(Absolute pixel coordinate data)
——
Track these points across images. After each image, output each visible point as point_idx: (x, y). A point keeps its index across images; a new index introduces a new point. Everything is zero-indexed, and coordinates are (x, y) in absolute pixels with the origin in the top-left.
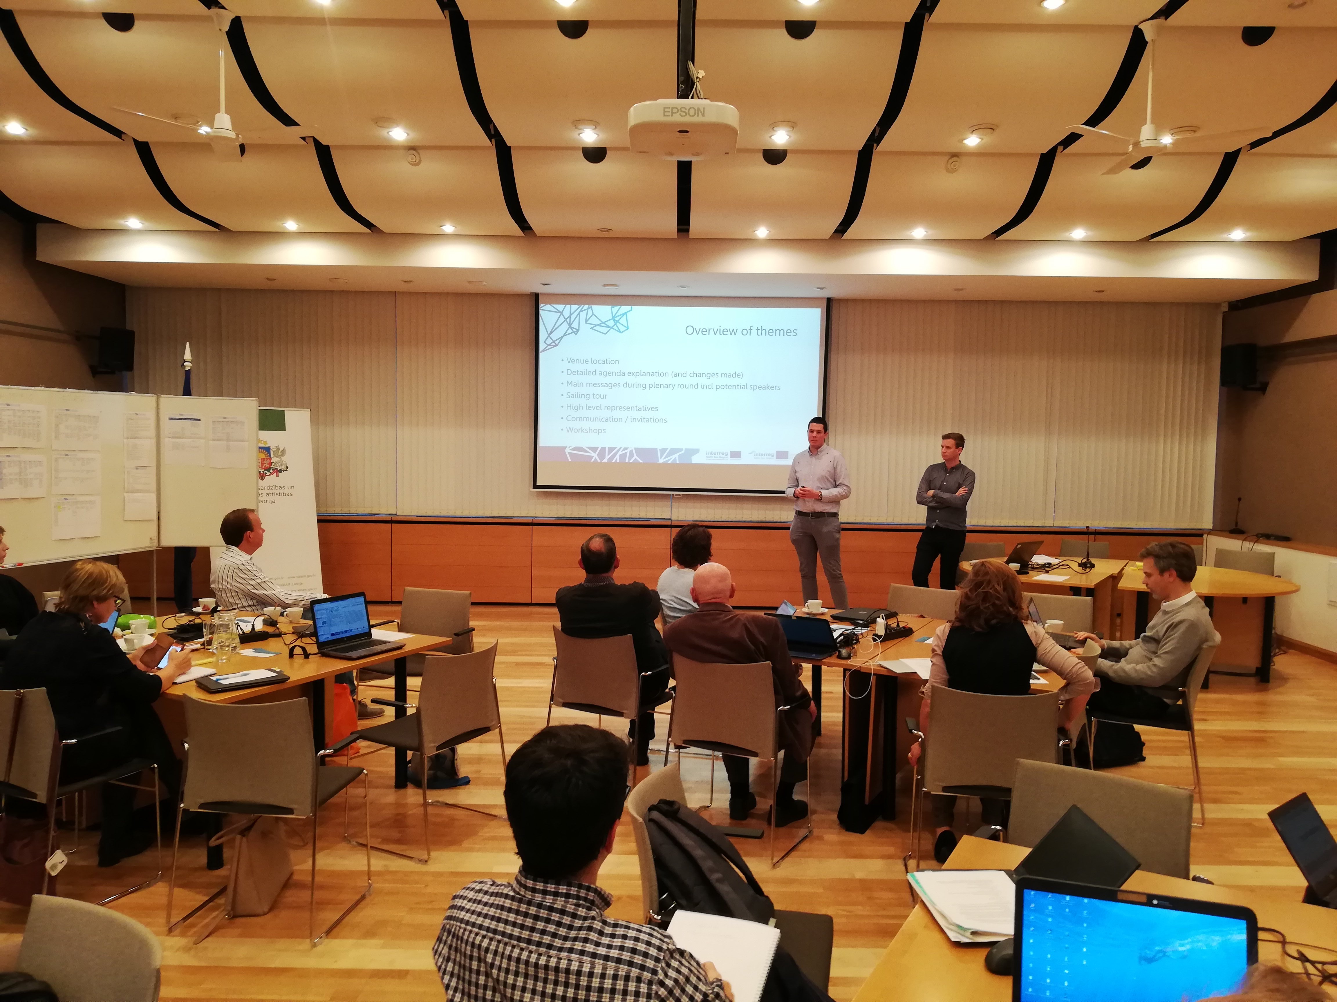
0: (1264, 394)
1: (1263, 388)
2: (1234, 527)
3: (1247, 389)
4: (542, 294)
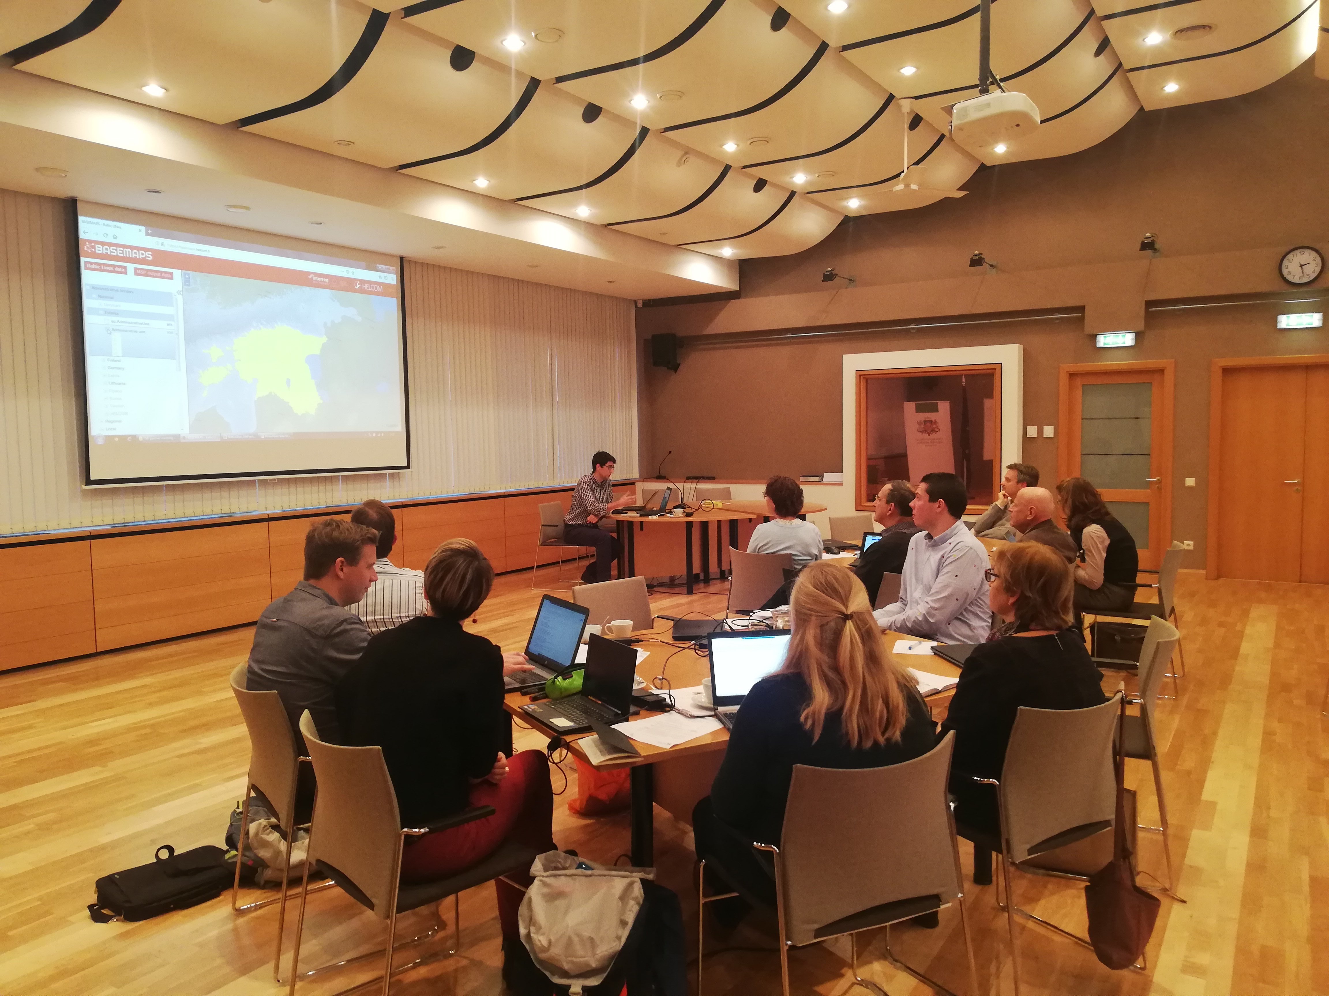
0: (676, 373)
1: (676, 368)
2: (659, 475)
3: (668, 368)
4: (82, 201)
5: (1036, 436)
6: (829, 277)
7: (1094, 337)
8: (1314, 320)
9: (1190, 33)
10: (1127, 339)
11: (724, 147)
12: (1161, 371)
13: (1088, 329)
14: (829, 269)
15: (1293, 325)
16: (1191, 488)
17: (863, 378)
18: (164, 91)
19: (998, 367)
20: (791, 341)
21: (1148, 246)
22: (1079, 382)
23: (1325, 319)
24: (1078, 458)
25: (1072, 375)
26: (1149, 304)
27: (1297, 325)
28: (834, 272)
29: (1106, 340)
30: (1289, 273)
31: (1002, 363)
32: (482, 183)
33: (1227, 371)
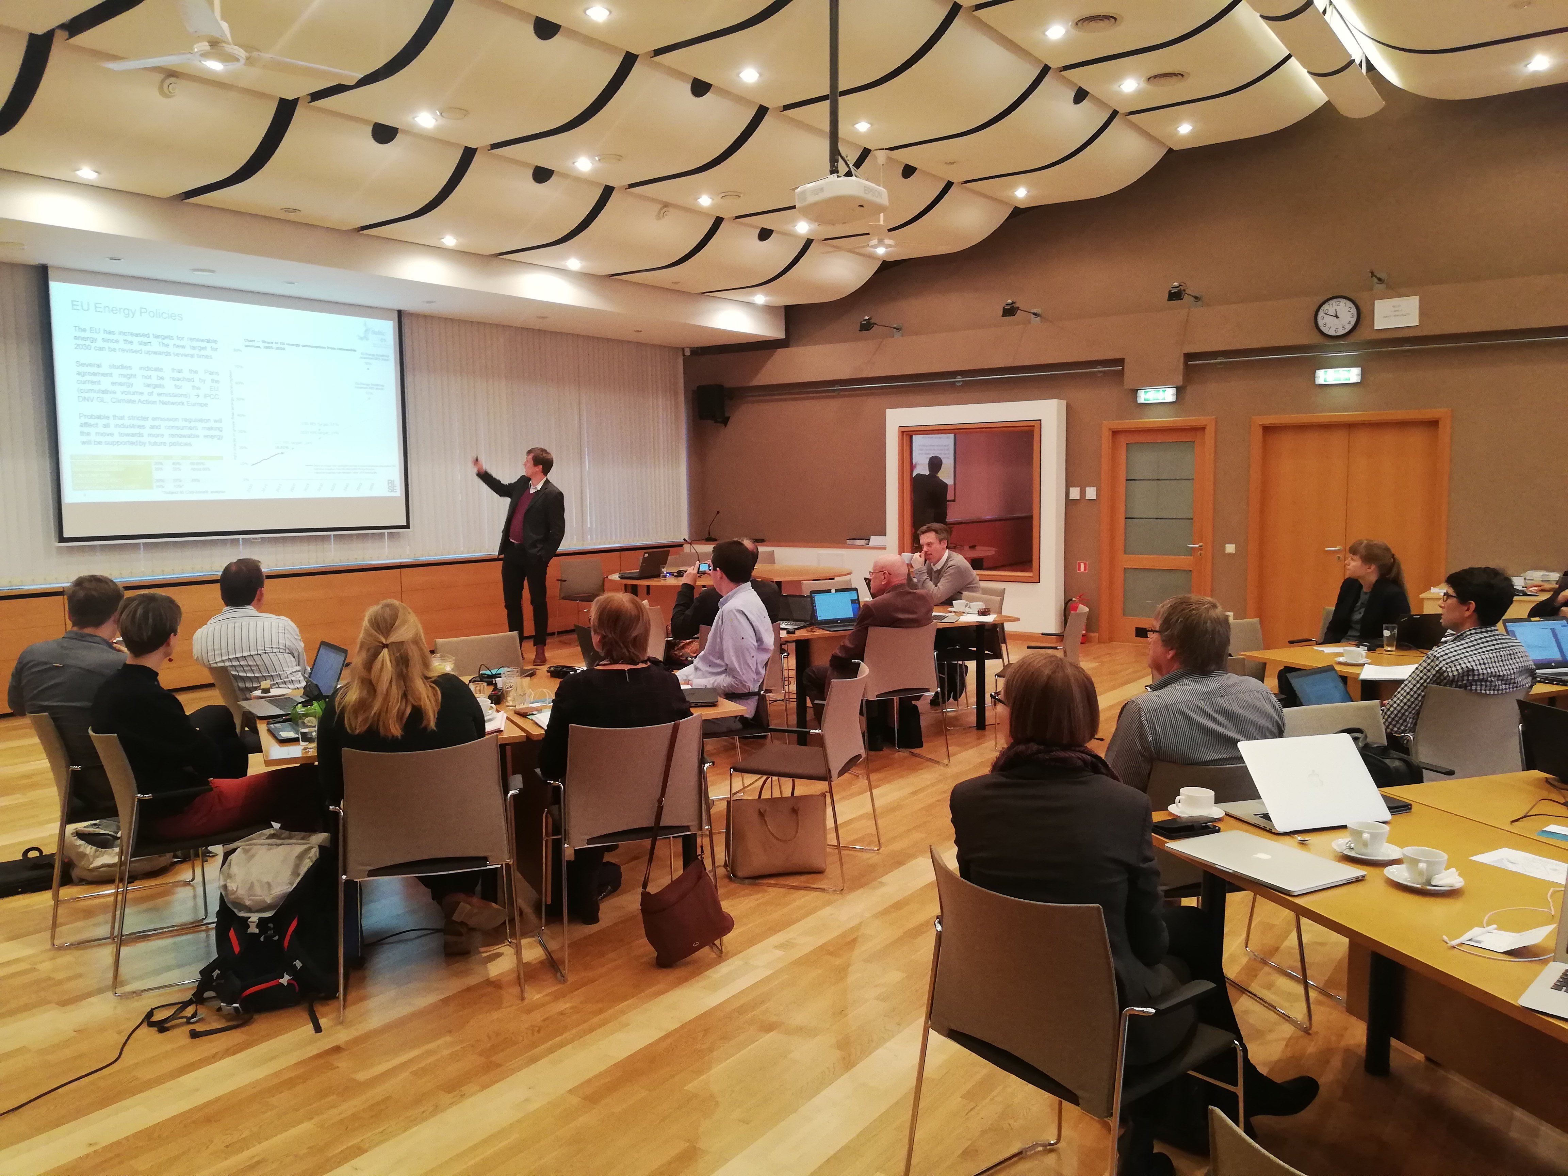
0: (726, 426)
1: (725, 421)
2: (707, 536)
3: (716, 422)
4: (53, 267)
5: (1079, 498)
6: (866, 327)
7: (1135, 392)
8: (1352, 375)
9: (1163, 80)
10: (1168, 395)
11: (699, 200)
12: (1203, 429)
13: (1128, 383)
14: (867, 318)
15: (1331, 381)
16: (1230, 555)
17: (906, 435)
18: (97, 174)
19: (1036, 424)
20: (839, 394)
21: (1176, 296)
22: (1123, 440)
23: (1363, 374)
24: (1121, 520)
25: (1115, 433)
26: (1188, 357)
27: (1335, 380)
28: (872, 321)
29: (1147, 396)
30: (1325, 324)
31: (1040, 420)
32: (450, 241)
33: (1267, 430)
——
Return every line of the listing that contains the word "keeps".

▸ Task answer:
Track these points across images. After each image, output each visible point as point_idx: (x, y). A point keeps its index across images; a new index introduces a new point. Everything is zero-indexed, and coordinates are (x, y) in absolute pixels with the origin in the top-left.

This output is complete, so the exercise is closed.